---------- SUPPLIED DATA ----------

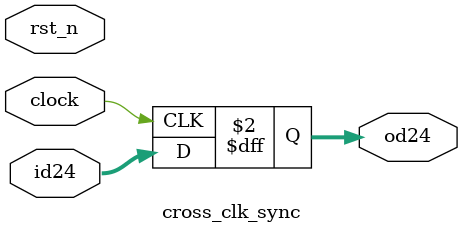
<source format=v>
module cross_clk_sync(
	clock,                              
	rst_n,                            
	id24,
	od24
);
parameter  DSIZE = 8 ;
parameter  LAT   = 1 ;

input   clock ;
input   rst_n ;
input   [DSIZE-1:0]    id24  ;
output  [DSIZE-1:0]    od24  ;
reg     [DSIZE-1:0]    od24  ;


always @ (posedge clock)
begin
	od24 <=   id24 ;
end


endmodule


</source>
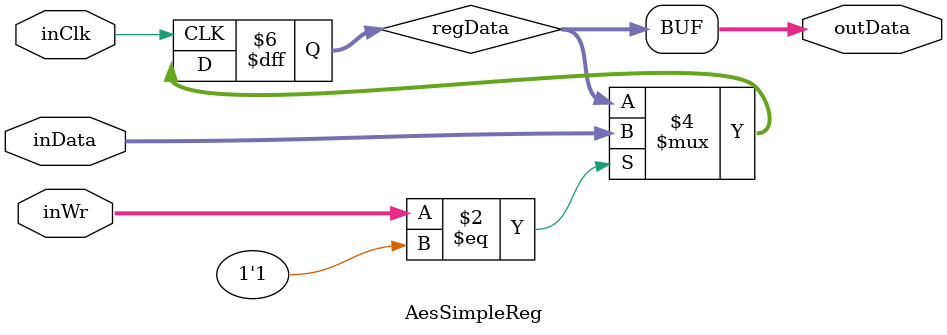
<source format=v>
module AesSimpleReg (
input	wire			inClk,
input	wire [127:0]	inWr,
input	wire [127:0]	inData,
output	wire [127:0]	outData
);

reg [127:0] regData = 128'b0;

always @ (posedge(inClk))
begin
	if (inWr == 1'b1) begin
		regData <= inData;
	end
end

assign outData = regData;

endmodule
</source>
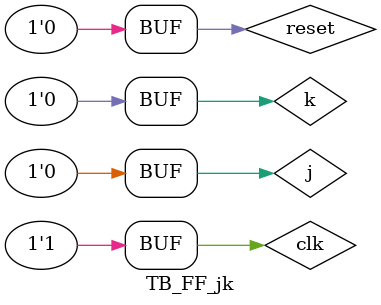
<source format=v>
module FF_jk(
  j, k, reset, clock, q
);
  input j, k, clock;
  input reset;
  output q;

  reg q;

  initial begin
    q = 1'b0;
  end

  always @(posedge clock or posedge reset) begin
    if (reset) begin
      q <= 1'b0;
    end else begin
      if (j & ~k) begin
        q <= 1'b1;
      end else if (~j & k) begin
        q <= 1'b0;
      end else if (j & k) begin
        q <= ~q;
      end
    end
  end
endmodule

module TB_FF_jk();
  reg j, k, clk, reset;
  wire q;

  FF_jk FF_jk(j, k, reset, clk, q);

  initial begin
    reset = 1'b0;

    j = 1'b0; k = 1'b0; clk = 1'b0; #10; // q = 0
    j = 1'b0; k = 1'b0; clk = 1'b1; #10; // q = 0

    j = 1'b1; k = 1'b0; clk = 1'b0; #10; // q = 0
    j = 1'b1; k = 1'b0; clk = 1'b1; #10; // q = 1

    j = 1'b0; k = 1'b1; clk = 1'b0; #10; // q = 1
    j = 1'b0; k = 1'b1; clk = 1'b1; #10; // q = 0

    j = 1'b1; k = 1'b1; clk = 1'b0; #10; // q = 0
    j = 1'b1; k = 1'b1; clk = 1'b1; #10; // q = 1

    j = 1'b0; k = 1'b0; clk = 1'b0; #10; // q = 1
    j = 1'b0; k = 1'b0; clk = 1'b1; #10; // q = 1

    reset = 1'b1; #10;
    reset = 1'b0; #10;

    j = 1'b0; k = 1'b0; clk = 1'b0; #10; // q = 0
    j = 1'b0; k = 1'b0; clk = 1'b1; #10; // q = 0
  end

endmodule
</source>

----------

■ JOB ITEM
Only the lines from the one containing "j = 1'b1; k = 1'b1; clk = 1'b1;" through the end of the records above belong in the answer, each exactly as written.

■ EXERCISE OUTPUT
    j = 1'b1; k = 1'b1; clk = 1'b1; #10; // q = 1

    j = 1'b0; k = 1'b0; clk = 1'b0; #10; // q = 1
    j = 1'b0; k = 1'b0; clk = 1'b1; #10; // q = 1

    reset = 1'b1; #10;
    reset = 1'b0; #10;

    j = 1'b0; k = 1'b0; clk = 1'b0; #10; // q = 0
    j = 1'b0; k = 1'b0; clk = 1'b1; #10; // q = 0
  end

endmodule
</source>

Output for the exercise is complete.